╔══
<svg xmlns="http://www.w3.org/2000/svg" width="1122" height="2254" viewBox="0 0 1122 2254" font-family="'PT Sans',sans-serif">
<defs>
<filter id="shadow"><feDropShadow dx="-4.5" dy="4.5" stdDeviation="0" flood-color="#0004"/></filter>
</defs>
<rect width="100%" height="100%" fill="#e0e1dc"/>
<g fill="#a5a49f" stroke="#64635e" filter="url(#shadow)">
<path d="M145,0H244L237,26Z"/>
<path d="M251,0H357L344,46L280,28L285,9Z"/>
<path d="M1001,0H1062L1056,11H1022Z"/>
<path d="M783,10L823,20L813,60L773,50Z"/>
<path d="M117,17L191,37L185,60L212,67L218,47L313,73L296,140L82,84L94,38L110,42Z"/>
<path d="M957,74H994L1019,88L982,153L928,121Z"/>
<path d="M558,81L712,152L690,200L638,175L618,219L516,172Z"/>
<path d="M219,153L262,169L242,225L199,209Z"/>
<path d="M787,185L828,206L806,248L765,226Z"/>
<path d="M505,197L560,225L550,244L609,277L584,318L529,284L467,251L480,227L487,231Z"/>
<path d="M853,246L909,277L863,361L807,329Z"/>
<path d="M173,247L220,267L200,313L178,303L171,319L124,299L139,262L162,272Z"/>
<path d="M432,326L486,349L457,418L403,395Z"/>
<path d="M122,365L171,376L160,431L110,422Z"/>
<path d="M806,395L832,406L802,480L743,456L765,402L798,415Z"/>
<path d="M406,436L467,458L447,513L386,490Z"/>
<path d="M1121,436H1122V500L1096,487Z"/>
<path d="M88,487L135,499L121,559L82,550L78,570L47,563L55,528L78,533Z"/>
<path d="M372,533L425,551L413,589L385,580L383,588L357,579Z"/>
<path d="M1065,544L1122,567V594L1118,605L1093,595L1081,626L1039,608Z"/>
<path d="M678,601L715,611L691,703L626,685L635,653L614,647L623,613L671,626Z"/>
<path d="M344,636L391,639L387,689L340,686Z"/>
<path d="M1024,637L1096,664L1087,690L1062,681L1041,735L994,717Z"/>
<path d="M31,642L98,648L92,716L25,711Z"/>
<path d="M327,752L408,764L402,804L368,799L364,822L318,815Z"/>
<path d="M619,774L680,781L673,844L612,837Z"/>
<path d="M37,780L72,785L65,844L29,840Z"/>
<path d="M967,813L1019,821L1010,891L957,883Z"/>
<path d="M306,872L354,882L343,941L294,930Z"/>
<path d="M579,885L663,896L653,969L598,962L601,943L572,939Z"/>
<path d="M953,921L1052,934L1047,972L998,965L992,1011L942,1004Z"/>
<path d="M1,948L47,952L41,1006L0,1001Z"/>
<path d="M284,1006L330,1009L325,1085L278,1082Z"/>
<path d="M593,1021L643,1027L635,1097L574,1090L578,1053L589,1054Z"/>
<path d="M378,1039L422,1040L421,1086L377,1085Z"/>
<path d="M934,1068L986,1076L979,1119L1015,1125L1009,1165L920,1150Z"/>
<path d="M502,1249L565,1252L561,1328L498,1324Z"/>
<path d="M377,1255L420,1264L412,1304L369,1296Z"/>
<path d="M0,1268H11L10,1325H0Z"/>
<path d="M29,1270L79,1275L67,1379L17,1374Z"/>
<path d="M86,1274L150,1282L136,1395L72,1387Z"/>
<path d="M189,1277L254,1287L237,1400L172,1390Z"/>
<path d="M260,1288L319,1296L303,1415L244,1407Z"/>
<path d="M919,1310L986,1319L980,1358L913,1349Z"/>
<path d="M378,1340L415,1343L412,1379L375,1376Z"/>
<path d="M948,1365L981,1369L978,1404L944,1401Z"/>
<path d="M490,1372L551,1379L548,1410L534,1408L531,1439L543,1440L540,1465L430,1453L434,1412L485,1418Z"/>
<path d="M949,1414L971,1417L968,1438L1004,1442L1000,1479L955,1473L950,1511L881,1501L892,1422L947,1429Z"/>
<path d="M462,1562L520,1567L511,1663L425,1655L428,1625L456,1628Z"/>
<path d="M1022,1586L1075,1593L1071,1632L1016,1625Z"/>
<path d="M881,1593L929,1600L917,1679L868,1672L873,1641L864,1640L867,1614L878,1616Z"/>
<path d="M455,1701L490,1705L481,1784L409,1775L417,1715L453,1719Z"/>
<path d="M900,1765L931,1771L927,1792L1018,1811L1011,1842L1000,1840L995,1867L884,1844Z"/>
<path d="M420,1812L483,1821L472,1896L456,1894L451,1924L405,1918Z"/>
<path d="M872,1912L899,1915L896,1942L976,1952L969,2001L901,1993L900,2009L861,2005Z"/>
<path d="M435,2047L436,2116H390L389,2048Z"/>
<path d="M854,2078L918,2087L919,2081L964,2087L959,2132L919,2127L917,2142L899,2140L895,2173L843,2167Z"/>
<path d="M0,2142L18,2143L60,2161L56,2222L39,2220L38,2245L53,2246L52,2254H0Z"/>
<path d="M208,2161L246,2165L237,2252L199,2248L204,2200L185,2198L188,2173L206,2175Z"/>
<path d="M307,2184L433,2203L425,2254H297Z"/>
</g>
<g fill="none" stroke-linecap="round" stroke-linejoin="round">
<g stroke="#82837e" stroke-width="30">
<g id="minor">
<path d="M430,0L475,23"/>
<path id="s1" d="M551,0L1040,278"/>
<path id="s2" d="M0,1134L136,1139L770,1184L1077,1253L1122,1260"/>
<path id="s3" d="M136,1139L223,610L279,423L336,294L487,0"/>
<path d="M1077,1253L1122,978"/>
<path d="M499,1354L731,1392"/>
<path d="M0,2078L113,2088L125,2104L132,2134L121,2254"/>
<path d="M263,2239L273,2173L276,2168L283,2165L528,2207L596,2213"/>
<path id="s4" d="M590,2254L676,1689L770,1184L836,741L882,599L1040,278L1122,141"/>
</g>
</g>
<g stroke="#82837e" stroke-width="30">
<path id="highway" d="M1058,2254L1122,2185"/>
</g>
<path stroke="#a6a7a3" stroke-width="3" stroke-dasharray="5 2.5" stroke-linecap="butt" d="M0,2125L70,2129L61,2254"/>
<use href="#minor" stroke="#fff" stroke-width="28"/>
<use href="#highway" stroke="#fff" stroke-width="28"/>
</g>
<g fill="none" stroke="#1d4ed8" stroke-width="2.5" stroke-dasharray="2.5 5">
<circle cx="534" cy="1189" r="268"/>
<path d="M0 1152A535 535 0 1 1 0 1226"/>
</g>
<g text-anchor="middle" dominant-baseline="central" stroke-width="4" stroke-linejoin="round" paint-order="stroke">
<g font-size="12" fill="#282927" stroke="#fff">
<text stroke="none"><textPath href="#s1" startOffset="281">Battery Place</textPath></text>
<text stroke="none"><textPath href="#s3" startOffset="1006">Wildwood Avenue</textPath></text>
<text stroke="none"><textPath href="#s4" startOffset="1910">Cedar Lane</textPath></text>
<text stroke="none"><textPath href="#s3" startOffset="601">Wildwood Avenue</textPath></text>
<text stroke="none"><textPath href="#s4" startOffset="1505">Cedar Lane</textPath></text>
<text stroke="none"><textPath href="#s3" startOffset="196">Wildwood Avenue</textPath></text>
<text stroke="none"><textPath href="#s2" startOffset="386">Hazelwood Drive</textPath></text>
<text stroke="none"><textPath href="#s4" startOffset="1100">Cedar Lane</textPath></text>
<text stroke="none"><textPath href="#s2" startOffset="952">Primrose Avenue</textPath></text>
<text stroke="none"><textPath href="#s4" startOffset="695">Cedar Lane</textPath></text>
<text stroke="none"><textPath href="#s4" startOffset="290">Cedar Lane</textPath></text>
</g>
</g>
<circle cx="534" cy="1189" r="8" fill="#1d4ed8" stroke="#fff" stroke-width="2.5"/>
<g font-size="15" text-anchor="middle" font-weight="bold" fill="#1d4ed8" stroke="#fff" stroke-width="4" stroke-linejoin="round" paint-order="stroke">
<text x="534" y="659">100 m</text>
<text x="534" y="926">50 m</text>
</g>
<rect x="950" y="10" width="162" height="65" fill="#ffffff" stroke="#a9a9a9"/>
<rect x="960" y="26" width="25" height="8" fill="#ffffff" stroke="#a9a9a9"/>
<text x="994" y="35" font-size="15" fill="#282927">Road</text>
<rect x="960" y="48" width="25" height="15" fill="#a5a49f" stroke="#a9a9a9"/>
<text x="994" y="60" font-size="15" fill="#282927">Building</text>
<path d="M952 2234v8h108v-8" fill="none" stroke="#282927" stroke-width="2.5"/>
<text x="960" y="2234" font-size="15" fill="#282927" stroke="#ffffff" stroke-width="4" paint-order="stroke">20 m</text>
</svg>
╚══
• AIM OF THE EXERCISE: Look through the entries and find each line that has the string "linecap". Copy those lines.

• COMPLETED EXERCISE:
<g fill="none" stroke-linecap="round" stroke-linejoin="round">
<path stroke="#a6a7a3" stroke-width="3" stroke-dasharray="5 2.5" stroke-linecap="butt" d="M0,2125L70,2129L61,2254"/>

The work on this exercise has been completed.